*Task objective:* Format every line of text in the entries below as a Markdown table with two columns, Row and Line text, numbering the rows and skipping blank lines. Leave the pictures out.

*Source data:*
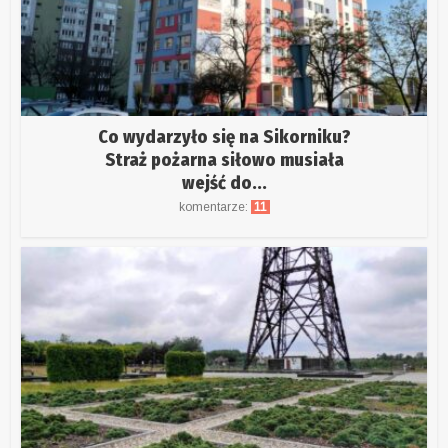
Co wydarzyło się na Sikorniku?
Straż pożarna siłowo musiała
wejść do...
komentarze:
11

*Answer section:*
| Row | Line text |
|---|---|
| 1 | Co wydarzyło się na Sikorniku? |
| 2 | Straż pożarna siłowo musiała |
| 3 | wejść do... |
| 4 | komentarze: |
| 5 | 11 |